Knowledge Base Articles

These benefit from modular, instructional structures that AI chunks into steps or summaries.

  • - Use hierarchical headings: H1 for title, H2 for main sections (every 150-200 words), H3/H4 for steps/subpoints with descriptive, keyword-rich text (e.g., "How to Manage Projects").[1][2][3][5]
  • - Format step-by-step guides with numbered lists (3-7 items max) or bold H3 labels (e.g., Step 1: ...), keeping each to 2-3 short sentences (<20 words).[1][2]
  • - Apply HowTo schema for sequences:

```html <script type="application/ld+json"> { "@context": "schema.org", "@type": "HowTo", "name": "How to Manage Projects", "step": [{ "@type": "HowToStep", "name": "Step 1: Create a project", "text": "Description here." }] } </script> ``` [2]

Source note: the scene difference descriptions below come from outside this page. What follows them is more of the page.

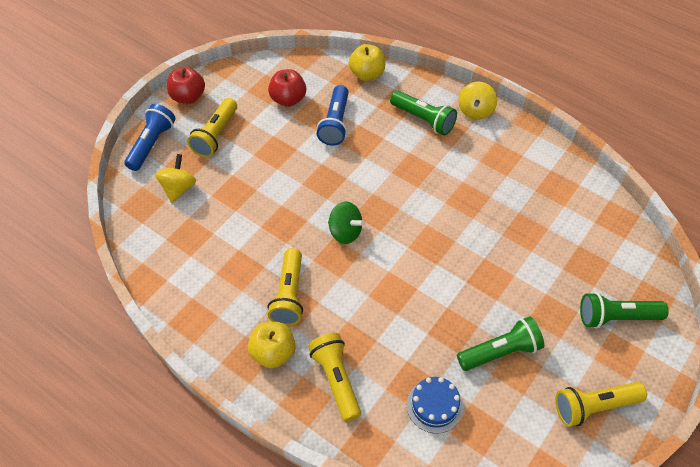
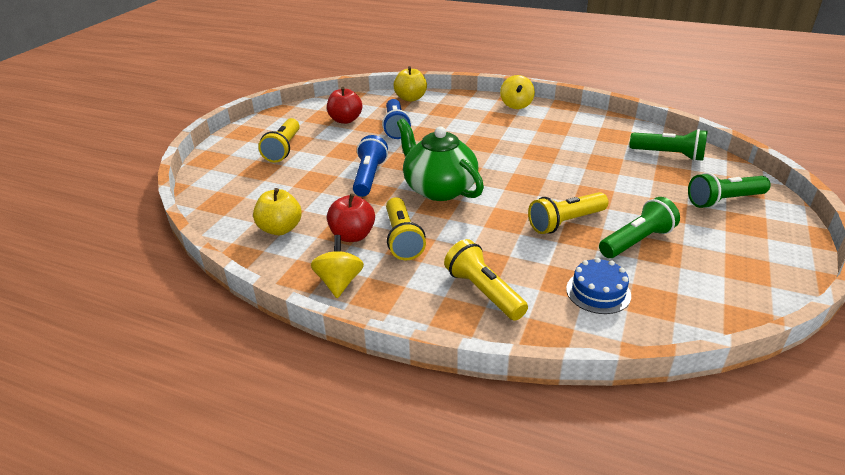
camera: 15 degrees left, 20 degrees down
blue flashlight [124,104,176,171] -> blue flashlight moved to [353,135,388,197]
yellow spinning top [155,154,196,203] -> yellow spinning top moved to [311,235,364,298]
red apple [167,67,205,104] -> red apple moved to [327,193,375,242]
yellow apple [248,322,296,368] -> yellow apple moved to [253,188,302,235]
green spinning top [328,202,365,244] -> green teapot [397,118,484,201]
green flashlight [390,91,457,136] -> green flashlight moved to [629,129,708,161]
yellow flashlight [555,382,647,427] -> yellow flashlight moved to [528,192,608,234]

  • - Incorporate bullets for lists, short paragraphs (1 idea), and internal links with descriptive anchor text (e.g., "Learn how to manage workspaces").[1][4][5]
  • - End with FAQ section and glossary for terms.[1][4][5]

Data-Heavy Content

AI extracts tables and structured data reliably when cleanly formatted without merged cells or placeholders.

  • - Use HTML tables with `<table>`, `<thead>`, `<tbody>`, clear `<th>` labels, and no emojis/icons:

```html <table> <thead> <tr><th>Feature</th><th>Details</th></tr> </thead> <tbody> <tr><td>Data Point</td><td>Value</td></tr> </tbody> </table> ``` [1]

  • - For code/data, use <pre><code> with syntax highlighting, consistent indentation, and comments; avoid line numbers.[1]
  • - Add Article or Dataset schema for context (e.g., authors, dates).[2][8]
  • - Prefer HTML/Markdown over PDF; include metadata like publish dates and tags.[4]

General Technical Implementation

  • - Consistent hierarchy: H1 (page title), H2 (sections), H3 (subsections/steps), H4 (details); bold key terms sparingly.[1][2][3][5][8]
  • - Short, plain language: Sentences <20 words, active voice, no jargon without definitions; conversational tone.[1][4][5]
  • - Enhancers: TL;DRs/section summaries, natural keywords in headings/opening sentences, alt text for images.[1][2][4]
  • - Test with SEO audits for hierarchy compliance; iterate based on AI feedback.[1][2]

Compiled by keel (the research engine), rendered in the garden. Machine-generated synthesis from gathered sources — not human-reviewed.